SPOT THE DIFFERENCE:
Along with 100,000 other Aucklanders I’ll be going to Pasifika at Western Springs Park today.
It’s a highlight of the year to visit this marvellous festival where the Pacific community comes in – mainly from South and West Auckland – for a festival of music, dance and my favourite Pacific food (watermelons with the pulp removed and replaced with tropical fruits and icecream – aaahhh!!!)
It’s a big week for these families because they’ll be out in force next weekend as well at the Otara Velodrome for the annual Polyfest. If you’ve never been then make a point of going this year.
Competition takes place on five stages (Maori, Cook Island, Niuean, Samoan and Tongan) with a further “diversity stage” where Chinese, Tuvaluan and Indian student groups will perform.
The first festival was held at Hillary College in 1975 with just four schools. It’s now mushroomed to the point it’s hailed as “the largest Maori & Pacific Island cultural festival of its kind in the world” with 59 schools, 200 performing groups and over 9,000 students taking part over the four days from this Wednesday to Saturday – 13th to 16th March.
The growth of the festival in many ways reflects the growth of our Pacific Island community and this week is a good time to reflect on the huge contribution they have made to New Zealand.
People my age will remember the shameful treatment meted out to Pacific Islanders by Labour and National in the 1970’s. After welcoming Pacific workers into New Zealand to fill huge employment gaps in the 1960s, the growth of unemployment after the first oil shock and the entry of the UK into the European Union saw New Zealand governments look to scapegoat Pacific workers and their families. Anyone looking like a Pacific Islander was subject to random stopping by the police in the streets to check their immigration status.

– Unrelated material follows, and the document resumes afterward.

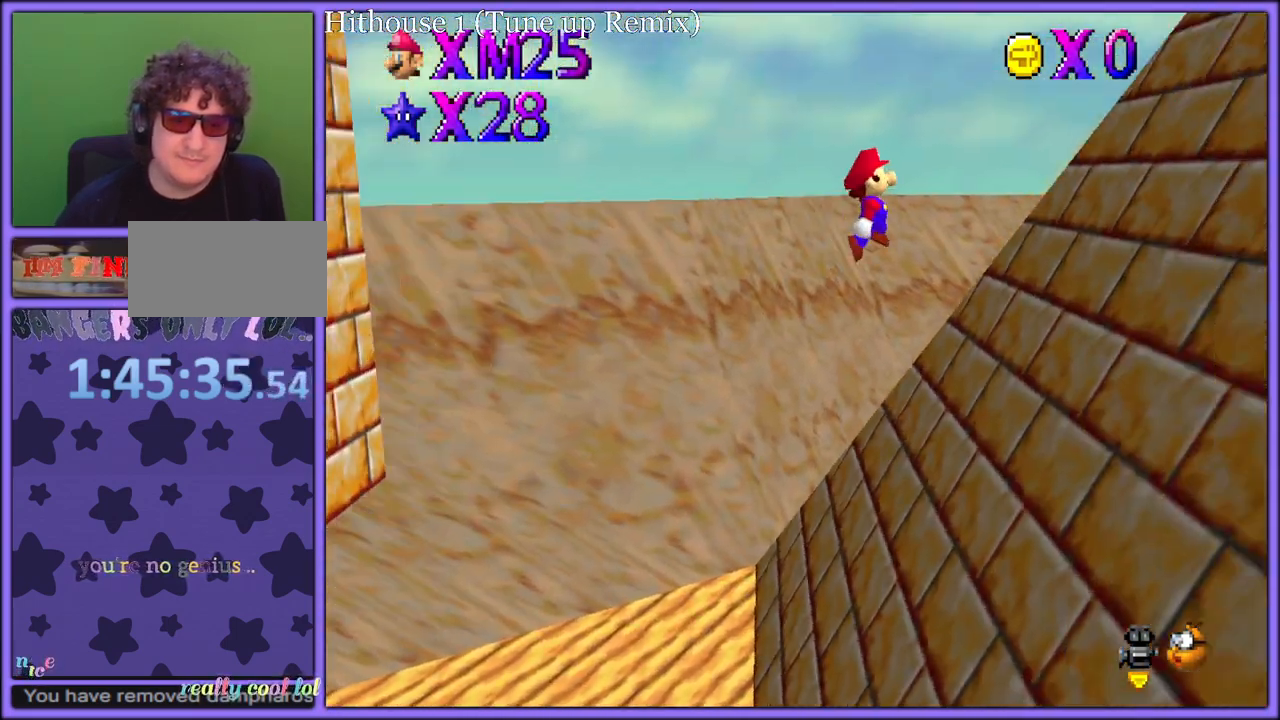
{"buttons": [], "left_stick": "up-right", "button_events": [[500, "A", "up"]]}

In one highly publicised case a worker was stopped by police in Karangahape Road as he walked home from nightshift. His status was found to be OK but he was charged with theft because he had a plastic comb in his pocket which he said he’s taken from work. In fact he’d taken it from the reject bin which the company confirmed. It was cleared up but only after a court appearance.
When police were criticised for these random checks a National government minister told the country that if a Friesian cow (black and white markings) is in a herd of Jersey cows (light brown) then it’s natural for the police to check the Friesian. It was nothing less than racial harassment. The infamous “dawn raids” were another shameful feature of this period where Pacific families were subject early-morning roundups of overstayers for deportation.
A few years later National and Labour again showed contempt for the Pacific community when they colluded to pass legislation (the 1982 Samoan citizenship Act) to strip New Zealand citizenship rights – won in a Privy Council case – from Samoans born during the period New Zealand had administrative control of the territory following Germany’s defeat in the First World War (Samoa had been a Germany colony)
This blatant piece of racism still rankles with the Samoan community and rightly so because New Zealand continues to deal with the Samoan and Tongan communities in a racially-biased way.
An Australian can get off the plane and start work with no questions asked – no skills test, no check on job shortages for the work they want, nothing. It’s a very different story for Samoan and Tongan families wanting to come to New Zealand. They face highly restrictive entry with only a small quota of permanent immigrants allowed each year.
New Zealand is a Pacific country and our first immigration responsibility should be to our Pacific neighbours rather than Australia.
And before the rednecks rant about such a policy flooding New Zealand with unskilled workers remember that Cook Islanders and Niueans already enjoy the right to freely come and go and also that in past times of high unemployment we have seen more Pacific families leave New Zealand than arrive.
But still we persist with a racially-biased policy – putting Australians well ahead of Tongans and Samoan families. It’s not an immigrations skills issue – it’s an immigration race issue and it’s time our major political parties faced up to it.
Enjoy Pasifika and Polyfest and support an immigration policy which treats Samoan and Tongan communities with the dignity and respect they deserve.